Breek deze tempel af en in drie dagen zal ik hem opbouwen
Beste vrienden,
Vandaag is het zondag 29 october. De 31ste van deze maand, de dag
waarop protestanten zoals wij de Reformatie herdenken, ligt dus nog twee dagen
in het verschiet, maar als Lutheranen verwacht U vast vandaag al van mij, dat ik
aandacht schenk aan Maarten Luther en aan de beweging, die hij op de laatste dag
van october in Wittenberg ontketende, zonder te kunnen voorzien hoeveel storm
hij daarmee over Europa zou brengen…
Het Luthers jaarboek doet mij voor deze zondag 20 na Trinitatis een andere
lezing aan de hand dan voor dinsdag a.s. maar ik heb toch voor de
evangelielezing gekozen, die door onze protestantse kerk voor Hervormingsdag
aangegeven staat.
Het gaat in dat schriftgedeelte over de tempelreiniging. En dat lijkt op het
eerste gezicht mooi bij elkaar te passen. Jezus reinigt de tempel en Luther
veegde de kerk van zijn tijd schoon. Daar komt nog bij, dat de twee acties
verwante onderwerpen betreffen.
Jezus joeg de geldwisselaars de tempel uit, en verzette zich met de zweep in de
hand tegen de handel in offerdieren. Hij verwijt de tempelautoriteiten, dat ze
van het huis van God Zijn Vader een commerciële aangelegenheid gemaakt hebben.

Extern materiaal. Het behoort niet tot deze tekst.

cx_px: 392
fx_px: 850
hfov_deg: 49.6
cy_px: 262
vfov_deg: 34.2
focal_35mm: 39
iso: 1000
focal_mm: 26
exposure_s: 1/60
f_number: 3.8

Is dat eigenlijk ook niet Maarten Luthers verwijt aan de paus, die aflaathandel
bedreef om geld in te zamelen voor een nieuwe Sint Pieterskerk in Rome?
En vinden wijzelf ook niet, dat kerk en commercie niet bij elkaar passen?

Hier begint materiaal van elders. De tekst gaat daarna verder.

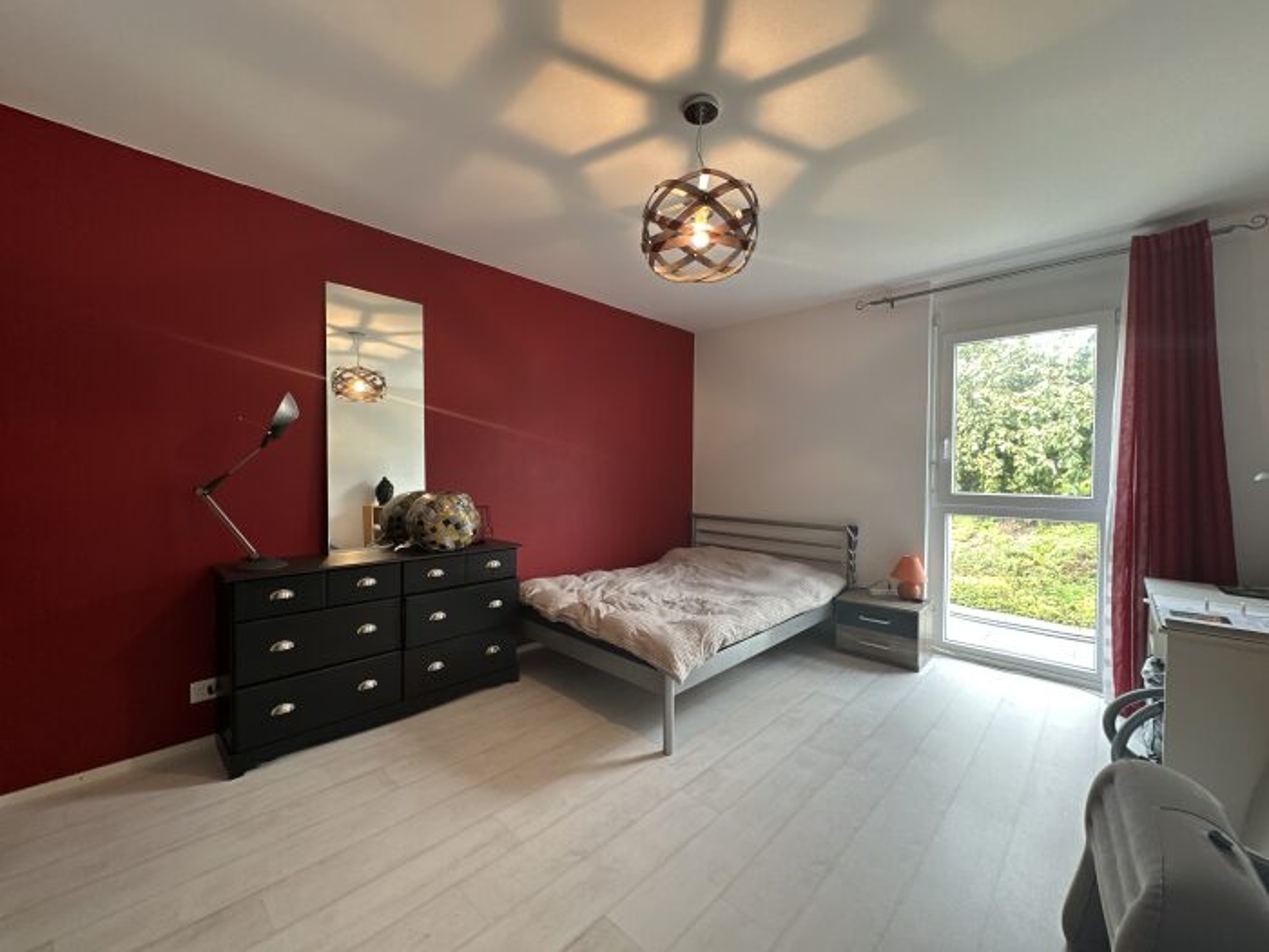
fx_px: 513
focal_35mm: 14
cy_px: 476
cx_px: 634
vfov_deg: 85.7
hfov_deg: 102.1
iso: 160
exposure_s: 1/50
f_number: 2.2
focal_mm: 2.22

Ik zag de drie punten van mijn
preek dus al voor mij klaarliggen: Eerst Jezus’ ongewoon heftig en
daadwerkelijk protest tegen de misstanden in de tempel van Jeruzalem, dan
Luthers academische stellingen, die op een schisma uitliepen dat tot op heden de
kerken verscheurt, en tenslotte een boodschap voor onze tijd, nl. dat de
commercialisering, die onze maatschappij met inbegrip van de kerk overspoelt,
ons te gronde zal richten, als wij ons niet van onze dwalingen bekeren.

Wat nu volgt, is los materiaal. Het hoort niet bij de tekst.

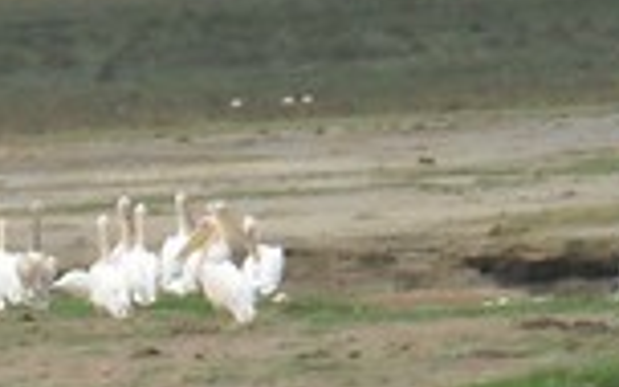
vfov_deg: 2.2
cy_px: 310
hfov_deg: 3.6
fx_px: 9852
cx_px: -301
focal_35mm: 584
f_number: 4.7
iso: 118
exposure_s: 1/250
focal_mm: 17.1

Gelukkig herinnerde ik mij op het
juiste moment,dat de Reformatie op drie pijlers rust. U kent ze wel: Sola
Fides: het geloof alleen; Sola Gratia:
de genade alleen; en Sola Scriptura, de
schrift alleen.
Vooral dat laatste: alleen de schrift, bewaarde mij voor een vlotte moderne
preek. Ik werd overvallen door de gedachte: staat het allemaal wel zo in de
Heilige Schrift?
Waar was Jezus’ protest
eigenlijk tegen gericht?
En wat Luther betreft: Hij had natuurlijk niets op met de aflaathandel van de
monnik Tetzel, maar zijn grote betekenis ligt toch in de herontdekking van het
in de kerk verloren gegane Evangelie, dat ons mensen de vrede met God schenkt
door het enkele feit van het geloof in Zijn genade.
Tegelijkertijd bedacht ik me, dat ik een preek over de toenemende
commercialisering ook best zou kunnen houden zonder de Heilige Schrift erbij te
halen. Ook niet-gelovigen kunnen de gevaren van die maatschappelijke
ontwikkeling heel goed onderkennen!
2. Mijn eerste vraag is derhalve: Waarom ging het Jezus nu precies bij de
tempelreiniging? Wat zegt de Schrift daarover?
Het zou heel aangenaam zijn
als we op die vraag, die zo direct is, ook een direct antwoord ontvingen. Maar
in het contact van mensen met God gaat het vaak anders toe. Jezus houdt ervan
Gods antwoorden in de vorm van een parabel te verpakken, met
andere woorden: Hij spreekt met voorliefde in raadselen. Dat zet ons aan het
denken. Zo ook weer in de tekst, die vanmorgen aan de orde is.
“Breekt deze tempel af en in drie dagen zal Ik hem weer opbouwen”.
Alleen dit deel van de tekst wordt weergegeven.